Solution

A pyramid of balls consisting of five "layers" is shown below. Find a formula for the number of balls needed to make a pyramid of $n$ layers and prove your result.



Suppose we let $f(n)$ denote the number of balls in a pyramid of $n$ layers. Looking at a few small cases, we find:

$$\begin{array}{rcl} f(1) &=& 1\\ f(2) &=& 4\\ f(3) &=& 10\\ f(4) &=& 20\\ f(5) &=& 35\\ f(6) &=& 56 \end{array}$$

We might guess $f(n)$ is cubic, and thus of the form $f(n) = an^3 + bn^2 + cn + d$. Under this assumption, we can use the above values to set up a system of equations to solve for $a$, $b$, $c$, and $d$:

$$\begin{array}{rcl} 1 &=& a + b + c + d\\ 4 &=& 8a + 4b + 2c + d\\ 10 &=& 27a + 9b + 3c + d\\ 20 &=& 64a + 16b + 4c + d \end{array}$$

Solving, we find $a=1/6, \quad b=1/2, \quad c=1/3, \quad \textrm{ and } d=0$. This suggests that

$$\begin{array}{rcl} f(n) &=& \frac{n^3}{6} + \frac{n^2}{2} + \frac{n}{3}\\\\ &=& \frac{n^3 + 3n^2 + 2n}{6} \end{array}$$

Of course, this is still just a guess at this point. We might check $f(5)$ and $f(6)$ to see if we are on the right track...
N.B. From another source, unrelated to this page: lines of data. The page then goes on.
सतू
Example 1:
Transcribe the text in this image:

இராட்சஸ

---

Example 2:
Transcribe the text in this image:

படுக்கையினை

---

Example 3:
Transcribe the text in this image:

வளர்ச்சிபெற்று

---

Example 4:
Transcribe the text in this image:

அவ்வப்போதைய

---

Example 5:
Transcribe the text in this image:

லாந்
$$\begin{array}{rcl} f(5) = 35 &\textrm{ and }& \frac{5^3 + 3 \cdot 5^2 + 2 \cdot 5}{6} = \frac{125 + 75 + 10}{6} = \frac{210}{6} = 35\\\\ f(6) = 56 &\textrm{ and }& \frac{6^3 + 3 \cdot 6^2 + 2 \cdot 6}{6} = 6^2 + 3 \cdot 6 + 2 = 36 + 18 + 2 = 56 \end{array}$$

Since these check out, we are much more confident that this is the formula we seek, but it remains to prove it...

We proceed by induction...

The table above establishes the basis step, so all that remains is the inductive step.
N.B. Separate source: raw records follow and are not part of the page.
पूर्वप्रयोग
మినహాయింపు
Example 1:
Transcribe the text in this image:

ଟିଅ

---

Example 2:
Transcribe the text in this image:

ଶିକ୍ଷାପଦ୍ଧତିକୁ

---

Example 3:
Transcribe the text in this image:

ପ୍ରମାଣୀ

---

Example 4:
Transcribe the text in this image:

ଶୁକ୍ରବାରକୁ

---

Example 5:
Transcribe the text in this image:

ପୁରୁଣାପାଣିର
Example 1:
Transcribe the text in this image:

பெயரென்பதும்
We need to show that if $f(k) = (k^3 + 3k^2 + 2k) / 6$ balls, then

$$f(k+1) = \frac{(k+1)^3 + 3(k+1)^2 +2(k+1)}{6}$$

To show this, first note that a pyramid of $k+1$ layers (with $f(k+1)$ balls) can be split into two pieces -- one consisting of the top $k$ layers, and the other consisting of the bottom layer alone. The first piece, by the inductive hypothesis, contains $f(k) = (k^3 + 3k^2 + 2k) / 6$ balls. The second piece (i.e., the bottom layer) is a triangular arrangement with $1 + 2 + 3 + \cdots + (k+1)$ balls.

Further, we know that

$$1 + 2 + 3 + \cdots + (k+1) = \frac{(k+1)(k+2)}{2}$$

Thus,

$$\begin{array}{rcl} f(k+1) &=& f(k) + \left[ 1+2+3+\cdots+(k+1) \right]\\\\ &=& \frac{k^3 + 3k^2 + 2k}{6} + \frac{(k+1)(k+2)}{2}\\\\ &=& \frac{k^3+3k^2+2k+3k^2+9k+6}{6}\\\\ &=& \frac{(k^3+3k^2+3k+1)+(3k^2+6k+3)+(2k+2)}{6}\\\\ &=& \frac{(k^3+3k^2+3k+1)+3(k^2+2k+1)+2(k+1)}{6}\\\\ &=& \frac{(k+1)^3 + 3(k+1)^2 + 2(k+1)}{6} \end{array}$$

This completes the inductive step, so by the principle of mathematical induction, a pyramid of $n$ layers has $f(n)$ balls where

$$f(n) = \frac{n^3 + 3n^2 + 2n}{6}$$ QED.